What new metaphors might we make? What new truths could we affirm instead?
In one of my favorite essays, Alexis Pauline Gumbs writes about the night that Harriet Tubman dreamed that Black people were no longer enslaved. “That morning she woke up joyful and all day long she repeated the truth: ‘My people are free.’” Pauline Gumbs continues:
“She repeated the phrase in the present tense. Even though slavery was alive and well. Even though a major portion of the country was rising up in war to defend slavery. Even though many of her loved ones were enslaved at that very moment. She spoke in the present tense. Not “my people will be free,” but “my people are free.”
Harriet Tubman repeated and affirmed the reality that her dream and her faith gave her access to. Her people were already free, but the state and the property owners simply were not acting in accordance with the reality of human freedom.”
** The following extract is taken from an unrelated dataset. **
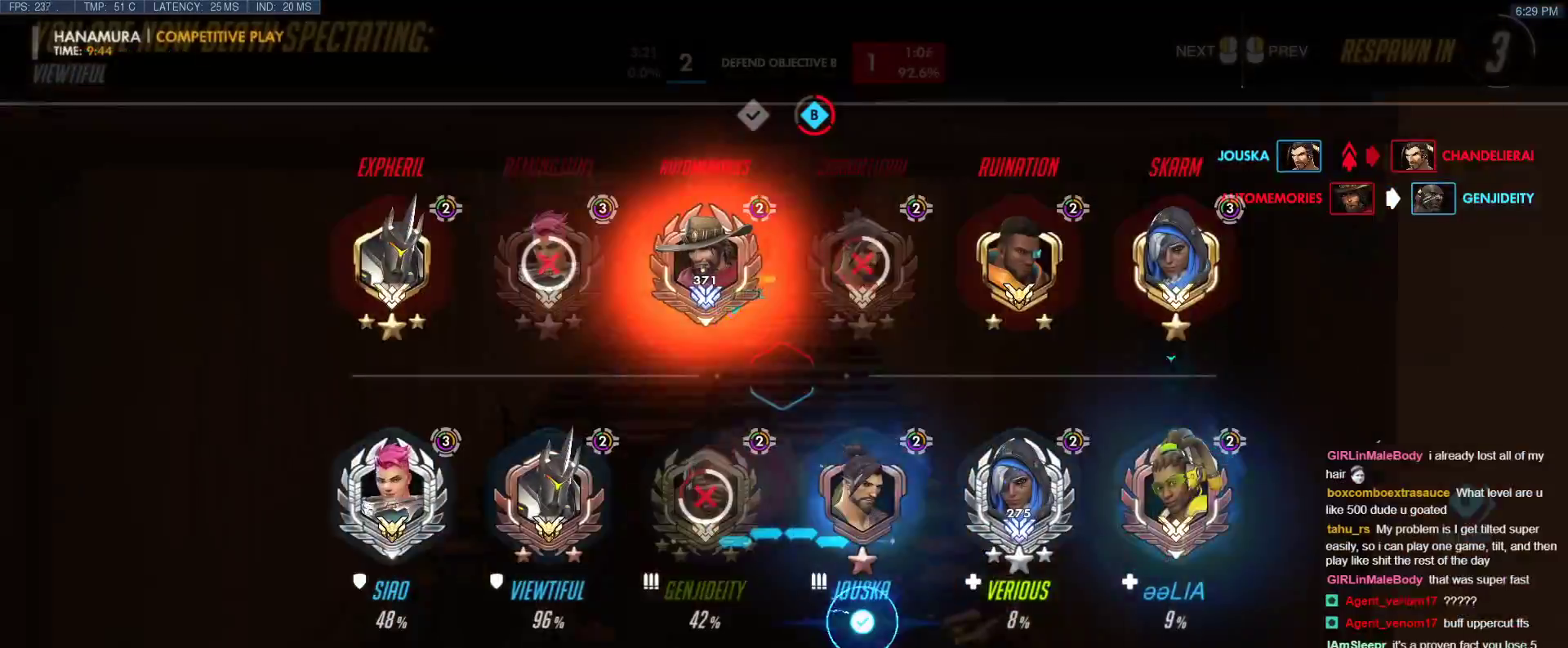
{"keys": ["r", "w"], "events": [[67, "r", "up"], [150, "r", "down"], [350, "r", "up"], [433, "tab", "up"], [483, "r", "down"]]}
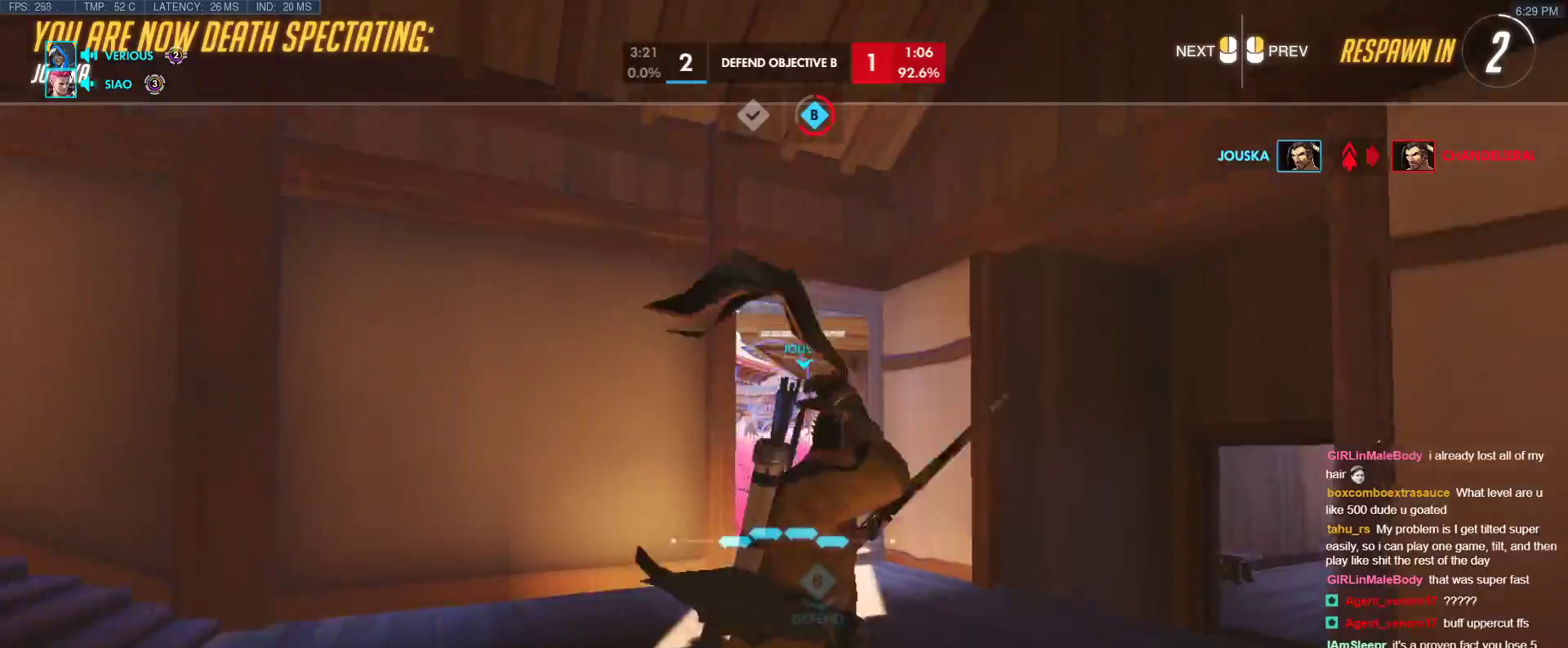
{"keys": ["w"], "events": [[117, "r", "up"], [367, "r", "down"], [500, "r", "up"]]}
The stories we tell shape our movements and our lives. Not because the material truth doesn’t exist, but because we get to tell transformative stories about it.
“We are in an imagination battle,” adrienne maree brown has said before. We are living, overwhelmingly, in the imagination of those in power, a version of the world to which we never consented. We can create new stories, new myths. “New stories lead to new actions, new possibilities.”
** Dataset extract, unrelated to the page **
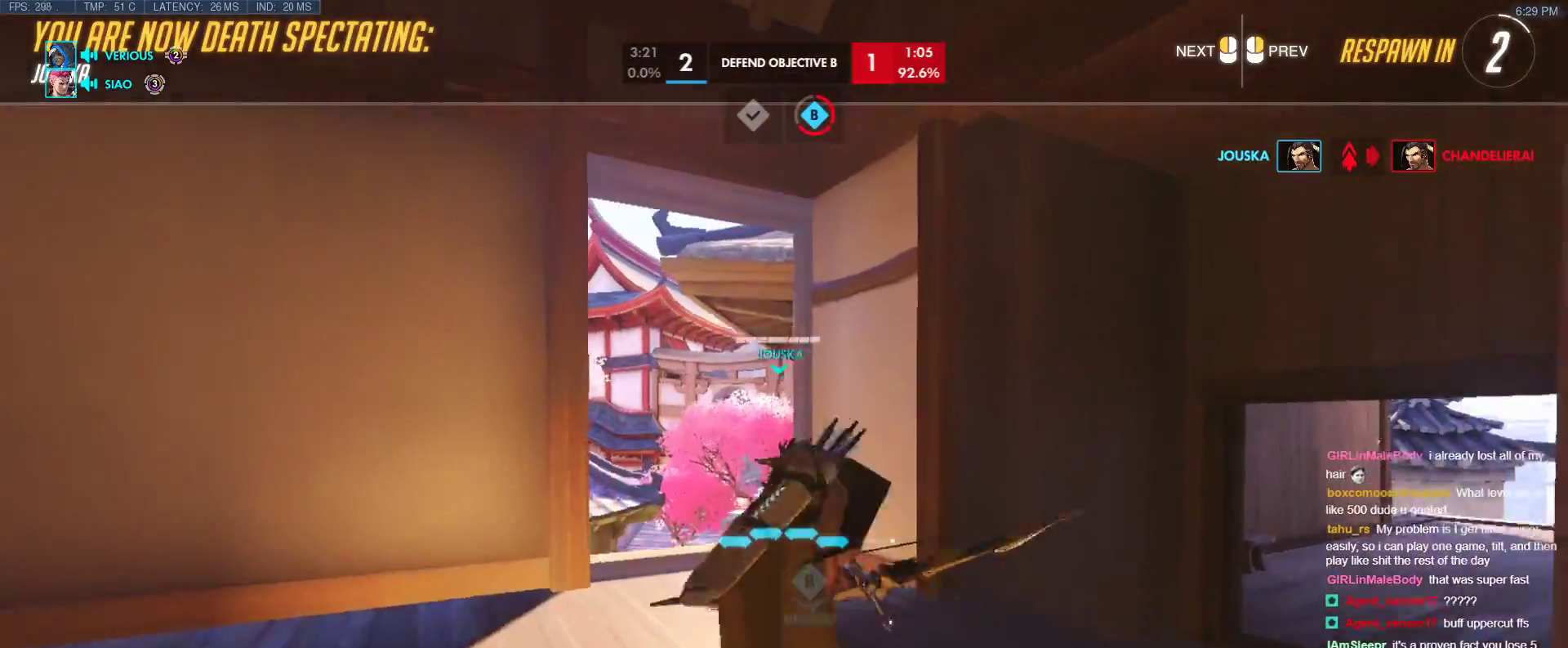
{"keys": ["w"], "events": []}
I prefer to focus on the story of nature that reminds us of the absolutely real forms of care that emerge in the worldmaking of our non-human kin. I also prefer to focus on competition, predatory killings, and the reality of ostensibly non-reciprocal relationships as nuanced realities that deserve better than becoming fodder for a capitalist narrative of ‘survival of the fittest.’ Instead of taking those truths at face value, we might consider that competitive examples in nature do not cancel out the cooperative ones; that the life/death/life cycle is a gift and not something to be feared; and that symbiosis exists on a spectrum: “symbiosis…represents a continuum from parasitism to mutualism, or commensalism,” says eco-spiritual writer Sophie Strand. “Most beings will ride along that continuum their whole life. And sometimes they'll be antagonizing each other, sometimes they'll be helping each other. And it just depends on when you take a snapshot on that continuum, what it looks like.”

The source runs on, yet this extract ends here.